A Mountain Locator Unit (MLU) was a radio transmitter for use by mountain climbers as an emergency locator beacon when the wearer needs rescue.

The MLUs were simple radio beacons, and thus required search and rescuers to use traditional radio direction finding (RDF or DF) equipment to obtain a bearing, but not a precise location, to the beacon.

Unique to Mount Hood, these devices could be rented for $5 at Portland-area outdoor shops and the Inn, open 24 hours a day. The units were available from the late 1980s until 2017, but advances in technology now provide superior locating information by devices such as a PLB, InReach or Spot.

Groups scaling Mount Hood are recommended to carry an emergency signaling device and all climbers must register before climbing and sign out upon return.

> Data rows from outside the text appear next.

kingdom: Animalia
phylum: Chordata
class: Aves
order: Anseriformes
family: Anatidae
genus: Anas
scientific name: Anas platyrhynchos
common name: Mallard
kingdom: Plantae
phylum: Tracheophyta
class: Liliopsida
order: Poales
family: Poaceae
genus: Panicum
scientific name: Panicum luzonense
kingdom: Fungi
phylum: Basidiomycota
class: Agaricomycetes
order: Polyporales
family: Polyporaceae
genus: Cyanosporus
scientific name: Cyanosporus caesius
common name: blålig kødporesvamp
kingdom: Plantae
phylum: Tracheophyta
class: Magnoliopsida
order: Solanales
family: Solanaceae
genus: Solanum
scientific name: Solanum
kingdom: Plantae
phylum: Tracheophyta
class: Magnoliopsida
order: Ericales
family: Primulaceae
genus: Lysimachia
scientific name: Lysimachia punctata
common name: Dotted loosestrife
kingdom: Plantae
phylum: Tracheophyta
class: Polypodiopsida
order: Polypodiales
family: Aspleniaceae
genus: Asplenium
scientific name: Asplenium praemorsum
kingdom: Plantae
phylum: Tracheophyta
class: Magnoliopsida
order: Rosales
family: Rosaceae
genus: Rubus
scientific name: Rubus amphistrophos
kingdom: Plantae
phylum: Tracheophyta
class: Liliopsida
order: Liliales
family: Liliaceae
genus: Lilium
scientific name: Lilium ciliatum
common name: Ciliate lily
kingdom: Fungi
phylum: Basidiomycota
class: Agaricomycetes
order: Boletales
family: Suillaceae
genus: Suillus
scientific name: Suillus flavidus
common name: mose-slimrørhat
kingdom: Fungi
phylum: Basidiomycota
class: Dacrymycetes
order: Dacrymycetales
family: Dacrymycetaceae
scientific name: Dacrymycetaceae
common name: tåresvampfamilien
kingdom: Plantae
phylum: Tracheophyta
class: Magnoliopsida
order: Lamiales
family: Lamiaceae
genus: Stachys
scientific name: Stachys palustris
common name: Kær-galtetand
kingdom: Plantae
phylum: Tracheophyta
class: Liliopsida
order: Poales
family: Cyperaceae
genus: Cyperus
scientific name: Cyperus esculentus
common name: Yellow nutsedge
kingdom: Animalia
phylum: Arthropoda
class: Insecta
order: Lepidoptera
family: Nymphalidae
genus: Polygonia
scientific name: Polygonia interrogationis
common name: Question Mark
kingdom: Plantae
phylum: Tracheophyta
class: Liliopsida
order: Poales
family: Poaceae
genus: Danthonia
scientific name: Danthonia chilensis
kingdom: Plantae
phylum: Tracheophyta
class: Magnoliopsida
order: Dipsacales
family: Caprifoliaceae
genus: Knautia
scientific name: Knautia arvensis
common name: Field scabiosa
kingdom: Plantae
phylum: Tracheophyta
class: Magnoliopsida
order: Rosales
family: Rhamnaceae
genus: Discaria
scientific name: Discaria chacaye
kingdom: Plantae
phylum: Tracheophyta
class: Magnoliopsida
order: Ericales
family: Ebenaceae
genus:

The MLU was designed after a school group with two adults and seven children perished on Mount Hood in 1986. (See Mount Hood climbing accidents.) The bodies of some of the group were found in a snow cave a day after the searchers had passed within fifteen feet of their shelter without noticing them.

According to Steve Rollins of Portland Mountain Rescue, the units could be worn on a sash across the chest and were relatively light. Renting MLU's was less expensive than either purchasing or renting a personal locator beacon, which typically cost several hundred dollars to buy, or rent from various sources for around $50 per week.

The Mount Hood MLU system was controlled and maintained by the U.S. Forest Service and Clackamas County Sheriff. Transmitters broadcast at 168.54 MHz and provided good signals even when buried in snow. They could be received at up to 20 mi, though the signal travels in line of sight, so they could not be received from behind a ridge or deep in a canyon. The technology is very similar to wildlife tracking systems.

A Mountain Locator Unit only transmitted a signal and did not initiate a rescue (when you activated an MLU beacon, there was no one monitoring for signals, the device only assisted rescuers in locating lost climbers once a rescue has been requested by other means and rescuers know to listen and search for the beacon's signal. They were also not designed to be used for avalanche safety (avalanche beacons are entirely different than what MLU's were designed for.)

The use of MLU Beacon technology was overtaken by availability of Personal Locator Beacons (PLBs) and other technologies such as "SPOT Satellite GPS Messengers". These newer technologies not only allow rescuers to determine your location, but they also have the ability to initiate a rescue by alerting authorities that you are in need of help.

In fact, most modern cell phones have built in GPS receivers. If a climber calls 911, the cell phone may automatically provide emergency services with the climber's GPS coordinates. Cell phones also allow the lost or injured climber to provide important information to rescuers, such as the nature of any injuries; however, cell phone coverage on Mount Hood can be spotty and they are therefore not necessarily a replacement for other technologies such as PLBs which leverage satellites overhead for communication.

Oregon State Representative John Lim (R) introduced House Bill 2509, which would require climbers to use an electronic signaling device when climbing above 10,000 feet between November and March. The Oregon House of Representatives passed an amended version of the bill 33 to 22 on March 28, 2007 after a lengthy floor debate and passed it onto the Oregon State Senate where it died in committee. The bill was widely opposed by mountain rescue organizations for fear that it would cause inexperienced climbers to rely on rescuers to save them rather than learning to become self-reliant.